Grünkorridore – Lebensadern der Landschaft

Nicht nur Touristen und Durchreisende, die die großflächig ausgeräumten Agrarwüsten anderer Landstriche im Norden und Osten Deutschlands vor Augen haben, freuen sich über die vergleichsweise ansehnliche Zahl naturnaher Landschaftselemente, die sich im westlichen Teil des Landkreises Göttingen – namentlich im Naturpark Münden – mancherorts noch erhalten haben. Eine heile, weithin noch intakte Landschaft – wie vielen auf den ersten Blick erscheinen mag!

-------

DEINE AUFGABE — Schreib den Abschnitt von „Nicht nur Touristen“ bis „Blick erscheinen mag!“ aus dem Auszug über Grünkorridore noch einmal ab. Tausche dabei „Touristen“ gegen „Wanderer“.

BEREITGESTELLTES MATERIAL —
-------

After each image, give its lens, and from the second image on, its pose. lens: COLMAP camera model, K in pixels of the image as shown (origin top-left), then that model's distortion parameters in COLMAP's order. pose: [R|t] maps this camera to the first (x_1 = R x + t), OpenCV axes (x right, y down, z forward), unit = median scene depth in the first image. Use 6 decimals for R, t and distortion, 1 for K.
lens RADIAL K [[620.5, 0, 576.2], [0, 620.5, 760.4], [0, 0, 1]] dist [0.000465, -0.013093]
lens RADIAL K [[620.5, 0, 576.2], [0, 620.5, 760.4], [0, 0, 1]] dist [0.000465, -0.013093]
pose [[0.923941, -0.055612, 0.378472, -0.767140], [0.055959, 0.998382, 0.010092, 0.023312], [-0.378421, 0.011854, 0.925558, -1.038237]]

-------

ERGEBNIS —
Nicht nur Wanderer und Durchreisende, die die großflächig ausgeräumten Agrarwüsten anderer Landstriche im Norden und Osten Deutschlands vor Augen haben, freuen sich über die vergleichsweise ansehnliche Zahl naturnaher Landschaftselemente, die sich im westlichen Teil des Landkreises Göttingen – namentlich im Naturpark Münden – mancherorts noch erhalten haben. Eine heile, weithin noch intakte Landschaft – wie vielen auf den ersten Blick erscheinen mag!